• **What to work on**: Your answer must consist of exactly the lines below, starting with the line with "17: (934, 1249)" and going on through the line with "7: (84, 886)", and nothing else.

(Extracted data entries)

== Segment start ==

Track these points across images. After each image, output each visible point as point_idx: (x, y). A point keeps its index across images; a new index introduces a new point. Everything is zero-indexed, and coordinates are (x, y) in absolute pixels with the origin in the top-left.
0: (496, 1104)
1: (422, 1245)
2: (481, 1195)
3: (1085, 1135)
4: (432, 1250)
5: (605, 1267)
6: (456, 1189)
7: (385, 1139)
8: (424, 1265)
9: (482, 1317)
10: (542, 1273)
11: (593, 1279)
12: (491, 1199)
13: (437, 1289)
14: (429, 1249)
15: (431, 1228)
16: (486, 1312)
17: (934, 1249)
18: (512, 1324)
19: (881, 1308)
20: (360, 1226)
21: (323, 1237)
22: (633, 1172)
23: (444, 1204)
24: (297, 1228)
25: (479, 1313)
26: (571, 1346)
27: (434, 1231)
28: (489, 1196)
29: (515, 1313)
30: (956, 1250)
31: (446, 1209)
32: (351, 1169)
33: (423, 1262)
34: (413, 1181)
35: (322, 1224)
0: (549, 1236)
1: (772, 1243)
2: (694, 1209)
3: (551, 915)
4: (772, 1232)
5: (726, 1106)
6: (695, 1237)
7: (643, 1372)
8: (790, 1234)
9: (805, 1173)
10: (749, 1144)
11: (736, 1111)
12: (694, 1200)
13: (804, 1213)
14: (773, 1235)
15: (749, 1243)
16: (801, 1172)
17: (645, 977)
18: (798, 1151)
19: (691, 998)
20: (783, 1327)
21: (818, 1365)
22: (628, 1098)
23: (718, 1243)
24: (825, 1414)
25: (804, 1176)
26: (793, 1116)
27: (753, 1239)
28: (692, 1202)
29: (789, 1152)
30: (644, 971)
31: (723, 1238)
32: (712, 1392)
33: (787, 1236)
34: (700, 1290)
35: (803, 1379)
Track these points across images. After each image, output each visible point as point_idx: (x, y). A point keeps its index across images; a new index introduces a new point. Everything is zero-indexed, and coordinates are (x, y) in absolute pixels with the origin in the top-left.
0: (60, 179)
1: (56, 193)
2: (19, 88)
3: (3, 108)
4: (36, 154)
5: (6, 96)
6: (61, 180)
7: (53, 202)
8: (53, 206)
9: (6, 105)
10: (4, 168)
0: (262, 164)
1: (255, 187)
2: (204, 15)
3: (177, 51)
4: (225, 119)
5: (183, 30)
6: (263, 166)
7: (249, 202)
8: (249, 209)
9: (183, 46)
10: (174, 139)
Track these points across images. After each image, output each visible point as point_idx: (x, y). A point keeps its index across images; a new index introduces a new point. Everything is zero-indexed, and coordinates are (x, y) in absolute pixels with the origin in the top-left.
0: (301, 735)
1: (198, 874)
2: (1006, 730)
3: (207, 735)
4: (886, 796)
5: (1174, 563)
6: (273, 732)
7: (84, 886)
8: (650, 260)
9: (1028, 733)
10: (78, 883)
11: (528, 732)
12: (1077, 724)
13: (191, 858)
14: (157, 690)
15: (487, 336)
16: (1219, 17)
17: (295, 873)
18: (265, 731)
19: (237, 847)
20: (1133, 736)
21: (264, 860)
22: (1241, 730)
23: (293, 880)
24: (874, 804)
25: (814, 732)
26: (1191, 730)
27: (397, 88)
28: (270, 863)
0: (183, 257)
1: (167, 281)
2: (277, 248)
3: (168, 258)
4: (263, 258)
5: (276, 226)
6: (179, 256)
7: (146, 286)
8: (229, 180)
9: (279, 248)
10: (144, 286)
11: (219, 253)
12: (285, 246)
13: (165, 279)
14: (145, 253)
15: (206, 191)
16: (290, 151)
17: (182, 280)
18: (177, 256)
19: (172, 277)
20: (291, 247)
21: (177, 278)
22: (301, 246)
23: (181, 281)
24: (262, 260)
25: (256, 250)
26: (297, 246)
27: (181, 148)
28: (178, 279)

== Segment end ==

• **Completed exercise**:
17: (934, 1249)
18: (512, 1324)
19: (881, 1308)
20: (360, 1226)
21: (323, 1237)
22: (633, 1172)
23: (444, 1204)
24: (297, 1228)
25: (479, 1313)
26: (571, 1346)
27: (434, 1231)
28: (489, 1196)
29: (515, 1313)
30: (956, 1250)
31: (446, 1209)
32: (351, 1169)
33: (423, 1262)
34: (413, 1181)
35: (322, 1224)
0: (549, 1236)
1: (772, 1243)
2: (694, 1209)
3: (551, 915)
4: (772, 1232)
5: (726, 1106)
6: (695, 1237)
7: (643, 1372)
8: (790, 1234)
9: (805, 1173)
10: (749, 1144)
11: (736, 1111)
12: (694, 1200)
13: (804, 1213)
14: (773, 1235)
15: (749, 1243)
16: (801, 1172)
17: (645, 977)
18: (798, 1151)
19: (691, 998)
20: (783, 1327)
21: (818, 1365)
22: (628, 1098)
23: (718, 1243)
24: (825, 1414)
25: (804, 1176)
26: (793, 1116)
27: (753, 1239)
28: (692, 1202)
29: (789, 1152)
30: (644, 971)
31: (723, 1238)
32: (712, 1392)
33: (787, 1236)
34: (700, 1290)
35: (803, 1379)
Track these points across images. After each image, output each visible point as point_idx: (x, y). A point keeps its index across images; a new index introduces a new point. Everything is zero-indexed, and coordinates are (x, y) in absolute pixels with the origin in the top-left.
0: (60, 179)
1: (56, 193)
2: (19, 88)
3: (3, 108)
4: (36, 154)
5: (6, 96)
6: (61, 180)
7: (53, 202)
8: (53, 206)
9: (6, 105)
10: (4, 168)
0: (262, 164)
1: (255, 187)
2: (204, 15)
3: (177, 51)
4: (225, 119)
5: (183, 30)
6: (263, 166)
7: (249, 202)
8: (249, 209)
9: (183, 46)
10: (174, 139)
Track these points across images. After each image, output each visible point as point_idx: (x, y). A point keeps its index across images; a new index introduces a new point. Everything is zero-indexed, and coordinates are (x, y) in absolute pixels with the origin in the top-left.
0: (301, 735)
1: (198, 874)
2: (1006, 730)
3: (207, 735)
4: (886, 796)
5: (1174, 563)
6: (273, 732)
7: (84, 886)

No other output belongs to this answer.